Elevated aldosterone levels induce a spironolactone-inhibitable decrease in cardiac sarcolemmal Na⁺-K⁺ pump function. Because pump inhibition has been shown to contribute to myocyte hypertrophy, restoration of Na⁺-K⁺ pump function may represent a possible mechanism for the cardioprotective action of mineralocorticoid receptor (MR) blockade. The present study examines whether treatment with the angiotensin type 1 receptor antagonist losartan, with either spironolactone or eplerenone, has additive effects on sarcolemmal Na⁺-K⁺ pump activity in hyperaldosteronemia. New Zealand White rabbits were divided into 7 different groups: controls, aldosterone alone, aldosterone plus spironolactone, aldosterone plus eplerenone, aldosterone plus losartan, aldosterone plus losartan and spironolactone, and aldosterone plus losartan and eplerenone. After 7 days, myocytes were isolated by enzymatic digestion. Electrogenic Na⁺-K⁺ pump current (I_p), arising from the 3:2 Na⁺:K⁺ exchange ratio, was measured by the whole-cell patch clamp technique. Elevated aldosterone levels lowered I_p; treatment with losartan reversed aldosterone -induced reduced pump function, as did MR blockade.

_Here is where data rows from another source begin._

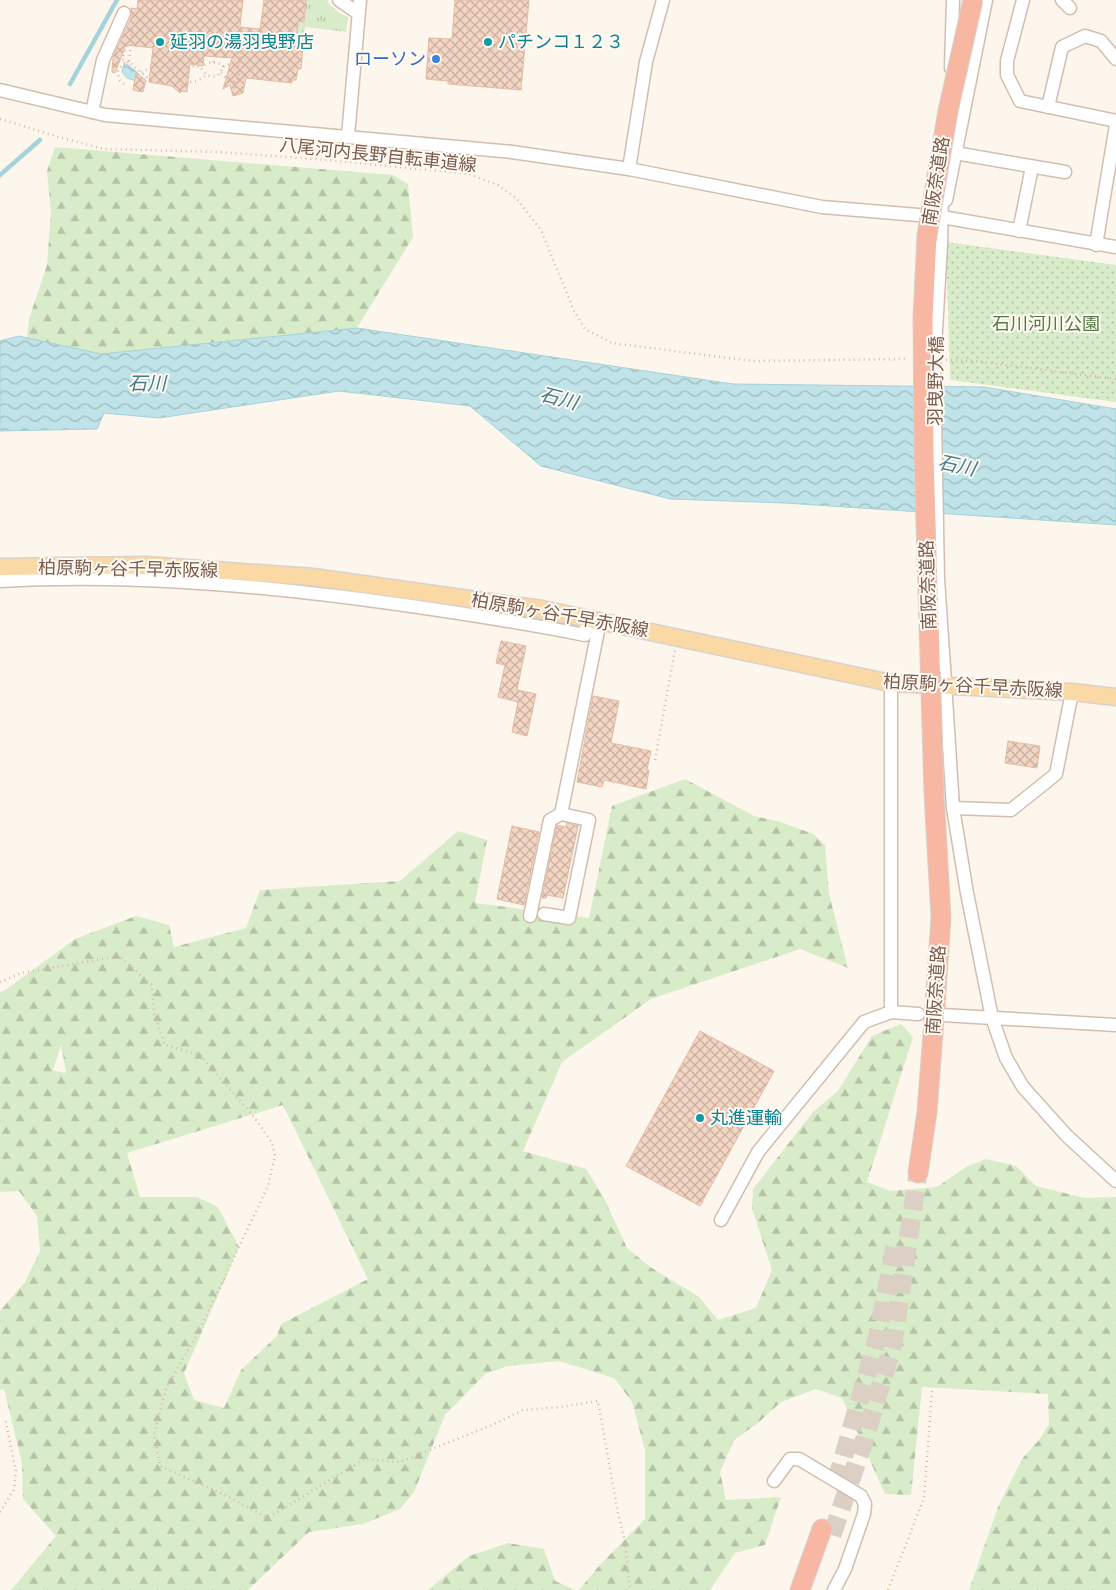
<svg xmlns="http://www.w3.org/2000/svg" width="1116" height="1590" viewBox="0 0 1116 1590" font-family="Commissioner,'Noto Sans JP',sans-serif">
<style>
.grass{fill:url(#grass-tufts)}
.forest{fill:url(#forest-firs);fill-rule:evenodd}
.park{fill:url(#park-dots)}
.water{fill:url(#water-waves);stroke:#a5d3da}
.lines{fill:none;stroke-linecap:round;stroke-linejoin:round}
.stream{stroke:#a5d3da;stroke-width:4.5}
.building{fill:url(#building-cross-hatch);stroke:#e6bba3}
.highway-tunnel{stroke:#dcd0c4;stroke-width:19;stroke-dasharray:19 9;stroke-linecap:butt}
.minor-casing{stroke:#d1beb0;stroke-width:15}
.major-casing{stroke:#dad1cd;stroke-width:19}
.highway-casing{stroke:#dad1cd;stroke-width:21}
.path{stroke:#d9b8a5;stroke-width:2.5;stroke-dasharray:1 4;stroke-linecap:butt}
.minor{stroke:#fff;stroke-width:12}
.major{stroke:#fbd9a5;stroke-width:16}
.highway{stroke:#f7b7a3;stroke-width:19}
.minor-bridge-casing{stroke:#d1beb0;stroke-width:15;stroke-linecap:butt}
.highway-bridge-casing{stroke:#dad1cd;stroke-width:21;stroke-linecap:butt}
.minor-bridge{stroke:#fff;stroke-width:12}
.highway-bridge{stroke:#f7b7a3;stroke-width:19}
.culture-dot{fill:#0f9aa8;stroke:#fffaf3;stroke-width:2}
.shop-dot{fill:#3f7fe0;stroke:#fffaf3;stroke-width:2}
.labels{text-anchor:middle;stroke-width:4;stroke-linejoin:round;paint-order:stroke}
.culture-label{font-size:18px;fill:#0d838f;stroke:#fffaf3;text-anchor:start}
.shop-label{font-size:18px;fill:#366cbe;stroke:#fffaf3;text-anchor:end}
.street-label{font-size:18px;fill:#7a5c4d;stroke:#fffaf3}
.park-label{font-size:18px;fill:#537a41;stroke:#fffaf3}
.water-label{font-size:19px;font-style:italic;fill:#437c86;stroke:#fffaf3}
</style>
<defs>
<pattern id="grass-tufts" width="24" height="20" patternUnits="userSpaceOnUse" patternTransform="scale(1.25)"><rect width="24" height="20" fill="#d8ecc9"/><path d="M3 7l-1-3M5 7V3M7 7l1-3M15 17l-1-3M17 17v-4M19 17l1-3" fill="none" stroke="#b4c2a5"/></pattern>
<pattern id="forest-firs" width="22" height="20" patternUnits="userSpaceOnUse" patternTransform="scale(1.25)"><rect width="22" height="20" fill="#d8ecc9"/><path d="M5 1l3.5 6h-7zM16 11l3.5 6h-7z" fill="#b4c2a5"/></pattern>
<pattern id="park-dots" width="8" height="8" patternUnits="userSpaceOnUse" patternTransform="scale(1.25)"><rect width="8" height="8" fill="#d8ecc9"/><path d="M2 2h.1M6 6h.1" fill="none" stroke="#b4c2a5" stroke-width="1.8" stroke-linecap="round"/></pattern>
<pattern id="water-waves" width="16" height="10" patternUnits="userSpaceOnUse" patternTransform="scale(1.25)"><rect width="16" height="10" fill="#bfe3e8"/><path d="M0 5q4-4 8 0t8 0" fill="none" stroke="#a0bbbe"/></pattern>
<pattern id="building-cross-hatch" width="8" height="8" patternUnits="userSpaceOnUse" patternTransform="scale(1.25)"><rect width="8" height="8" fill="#f3d5c3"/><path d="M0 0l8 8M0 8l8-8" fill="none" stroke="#cab0a1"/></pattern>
</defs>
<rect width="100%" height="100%" fill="#fdf6ec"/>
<!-- grass -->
<path class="grass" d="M306 0H327C331 8 340 14 348 17L346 32 305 27 303 46H296L294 21 304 22Z"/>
<!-- forest -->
<g class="forest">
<polygon points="55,147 393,175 408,184 413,237 357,328 101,354 27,338 29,319 47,265 51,212 47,171"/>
<path d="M685 779 754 816 781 822 813 834 825 845 829 894 848 968 800 949 651 999 562 1062 523 1151 586 1169 604 1198 627 1248 650 1267 699 1297 718 1320 756 1308 772 1270 752 1208 753 1189 813 1112 838 1091 872 1036 901 1024 913 1037 867 1182 890 1191 937 1187 966 1167 986 1159 1016 1166 1036 1186 1085 1198 1116 1197V1590H969L998 1507 1022 1459 1039 1440 1049 1424 1048 1394 922 1387 911 1495 885 1494 842 1398 816 1389 781 1402 758 1423 734 1440 720 1472 726 1500 781 1497 765 1545 735 1553 710 1590H579L599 1566 645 1519V1450L632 1402 614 1378 559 1361 508 1366 485 1374 445 1415 414 1492 400 1509 363 1524 309 1532 248 1590H11L56 1536 23 1499 22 1463 4 1389 0 1390V1311L25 1282 40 1251 37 1216 19 1191 0 1192V992L4 991 75 939 136 916 169 925 174 947 246 928 260 890 400 881 458 831 487 840 475 903 589 918 612 806ZM61 1045 66 1072 65 1073 53 1070ZM283 1105 368 1279 281 1324 277 1336 241 1370 224 1408 194 1400 184 1373 239 1247 218 1207 197 1197H140L127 1153Z"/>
<polygon points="508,1543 544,1549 555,1581 575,1590 428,1590 469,1556"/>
</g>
<!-- park -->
<polygon class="park" points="946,242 1116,265 1116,402 950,380"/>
<!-- water -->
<g class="water">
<polygon points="124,64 127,64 139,74 136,81 127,78 122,72"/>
<polygon points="357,328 733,384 984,387 1116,409 1116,525 785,503 670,499 541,466 470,406 339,391 159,418 104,413 97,429 0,431 0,341 19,336 101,354"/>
</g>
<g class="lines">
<!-- stream -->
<g class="stream">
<polyline points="70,84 117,0"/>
<polyline points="0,175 40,140"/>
</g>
</g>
<!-- building -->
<g class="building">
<polygon points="138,0 243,0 240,27 260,29 264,0 306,0 304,22 298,21 296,46 303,46 301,69 298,69 296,80 292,80 292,83 246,78 243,93 233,96 230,85 223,89 232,58 204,56 203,66 190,64 187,92 182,91 180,93 172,86 149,82 153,48 126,45 115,73 112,72 113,57 132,16 131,8 137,9"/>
<polygon points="455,0 529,0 521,90 448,84 448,81 426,79 429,38 452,39"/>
<polygon points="136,73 146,80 143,92 133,90"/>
<polygon points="501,641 526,646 517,690 536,694 527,736 512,732 518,702 498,697 505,665 496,663"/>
<polygon points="593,696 619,701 611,743 651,751 647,770 649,770 646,789 604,780 602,787 577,782"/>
<polygon points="1008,741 1040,746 1037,768 1005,763"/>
<polygon points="567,823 578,826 563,898 547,895 546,898 542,898 557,825 566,827"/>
<polygon points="512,826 539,832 524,905 497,899"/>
<polygon points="700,1031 774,1071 700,1206 626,1166"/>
</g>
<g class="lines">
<!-- highway-tunnel -->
<g class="highway-tunnel">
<polyline points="836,1483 877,1339 896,1243"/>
<polyline points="832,1535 865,1438 893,1344 918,1173"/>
</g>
<defs>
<g id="minor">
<polyline points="339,0 358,13"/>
<polyline points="1023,0 1007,61 1007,75 1020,101 1116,121"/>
<polyline points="1062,0 1070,8"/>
<polyline points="951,68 953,0"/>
<polyline points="0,90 105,115 512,152 629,169 822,207 942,217 1116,247"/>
<polyline points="1048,107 1062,47 1085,36 1101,41 1116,59"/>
<polyline points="92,112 103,60 124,13"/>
<polyline points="348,136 360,0"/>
<polyline points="955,153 1065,172"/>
<polyline points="629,169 646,62 663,0"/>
<polyline points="946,200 986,0"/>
<polyline points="1019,231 1032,167"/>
<polyline points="941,245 942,188"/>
<polyline points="1096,245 1116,125"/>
<path d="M0 581C120 574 241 584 360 599 435 609 510 620 585 635L588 618"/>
<polyline points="944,667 953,808 967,893 992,1018 1006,1058 1023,1087 1067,1136 1116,1181"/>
<polyline points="891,683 891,1012"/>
<polyline points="953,808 1011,810 1056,774 1072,692"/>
<polyline points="544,914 569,918 589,820 561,814 600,621"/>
<polyline points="530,916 550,820 561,814"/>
<polyline points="942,1015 1116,1025"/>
<polyline points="721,1220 758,1152 864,1022 891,1012 918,1014"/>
<polyline points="774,1481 790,1459 799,1459 861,1496 865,1504 864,1514 845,1569 834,1590"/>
</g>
<polyline id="major" points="0,567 146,565 313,577 542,609 891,683 1072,692 1116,697"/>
<g id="highway">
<polyline points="918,1173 927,1112 935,1006"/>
<polyline points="800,1590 822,1529"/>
</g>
</defs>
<!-- minor casing -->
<use href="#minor" class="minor-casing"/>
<!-- major casing -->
<use href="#major" class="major-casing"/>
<!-- highway casing -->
<use href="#highway" class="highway-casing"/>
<!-- path -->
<g class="path">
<polyline points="132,30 129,62 149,79"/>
<polyline points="238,48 241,52 240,60 238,65"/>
<path d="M190 59 192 60 191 66 201 67C204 74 210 78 217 76L223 69V65C214 61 208 62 201 67"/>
<polyline points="128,62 122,59 129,42"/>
<polyline points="213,62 213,57"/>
<polyline points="141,72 151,68"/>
<path d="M221 73 229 80 235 82C239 78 240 72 240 67 235 62 229 64 223 67"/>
<polyline points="235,82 236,90"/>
<polyline points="124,84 119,80 118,71 124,63 129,62"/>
<path d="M181 86C192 79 197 84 207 74"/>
<polyline points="0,119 62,138 104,149 219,152 328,160 469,174 498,185 516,198 541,230 574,311 585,329 612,343 752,361 908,359"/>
<polyline points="946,360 975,361 1116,379"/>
<polyline points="655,760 675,650"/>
<polyline points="0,982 21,973 119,956 152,985 154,1014 165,1045 200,1055 254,1117 272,1143 275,1156 268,1186 200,1329 166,1389 154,1434 160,1466 227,1496 268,1518 364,1459 400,1462 492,1425 523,1410 560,1407 598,1401 618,1513 625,1542 630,1590"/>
<polyline points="0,1512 14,1490 16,1471 5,1418"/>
<polyline points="888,1590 924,1498 932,1391"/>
</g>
<!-- minor -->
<use href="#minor" class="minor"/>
<!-- major -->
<use href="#major" class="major"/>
<!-- highway -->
<use href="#highway" class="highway"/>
<defs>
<polyline id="minor-bridge" points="941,245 934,365 938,579 944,667"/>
<polyline id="highway-bridge" points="935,1006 941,917 934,794 924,455 923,317 927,235 948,111 973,0"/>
</defs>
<!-- minor-bridge casing -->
<use href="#minor-bridge" class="minor-bridge-casing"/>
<!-- highway-bridge casing -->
<use href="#highway-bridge" class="highway-bridge-casing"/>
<!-- minor-bridge -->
<use href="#minor-bridge" class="minor-bridge"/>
<!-- highway-bridge -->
<use href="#highway-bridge" class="highway-bridge"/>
</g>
<!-- markers -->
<g class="culture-dot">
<circle cx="160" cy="42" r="5"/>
<circle cx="488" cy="42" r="5"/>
<circle cx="700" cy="1118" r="5"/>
</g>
<circle class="shop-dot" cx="436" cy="59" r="5"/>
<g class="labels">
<!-- culture labels -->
<g class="culture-label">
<text x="170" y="48">延羽の湯羽曳野店</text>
<text x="498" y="48">パチンコ１２３</text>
<text x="710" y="1124">丸進運輸</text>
</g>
<!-- shop labels -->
<g class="shop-label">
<text x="426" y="65">ローソン</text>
</g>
<!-- street labels -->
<g class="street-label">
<text transform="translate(378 155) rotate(6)" y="6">八尾河内長野自転車道線</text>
<text transform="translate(936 181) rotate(-81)" y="6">南阪奈道路</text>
<text transform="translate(936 381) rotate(-89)" y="6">羽曳野大橋</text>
<text transform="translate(128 569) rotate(1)" y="6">柏原駒ヶ谷千早赤阪線</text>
<text transform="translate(928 585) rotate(-92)" y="6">南阪奈道路</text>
<text transform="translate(560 615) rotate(10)" y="6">柏原駒ヶ谷千早赤阪線</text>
<text transform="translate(973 686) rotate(3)" y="6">柏原駒ヶ谷千早赤阪線</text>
<text transform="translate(936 990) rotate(-86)" y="6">南阪奈道路</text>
</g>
<!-- park labels -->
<g class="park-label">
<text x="1046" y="330">石川河川公園</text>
</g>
<!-- water labels -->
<g class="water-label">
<text x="147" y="390">石川</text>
<text transform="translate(559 398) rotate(15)" y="7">石川</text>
<text transform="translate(957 465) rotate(12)" y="7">石川</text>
</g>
</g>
</svg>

Coadministration of spironolactone or eplerenone with losartan enhanced the losartan effect on pump function to a level similar to that measured in rabbits given losartan alone in the absence of hyperaldosteronemia. In conclusion, hyperaldosteronemia induces a decrease in I_p at near physiological levels of intracellular Na⁺ concentration. Treatment with losartan reverses this aldosterone-induced decrease in pump function, and coadministration with MR antagonists produces an additive effect on pump function, consistent with a beneficial effect of MR blockade in patients with hypertension and congestive heart failure treated with angiotensin type 1 receptor antagonists.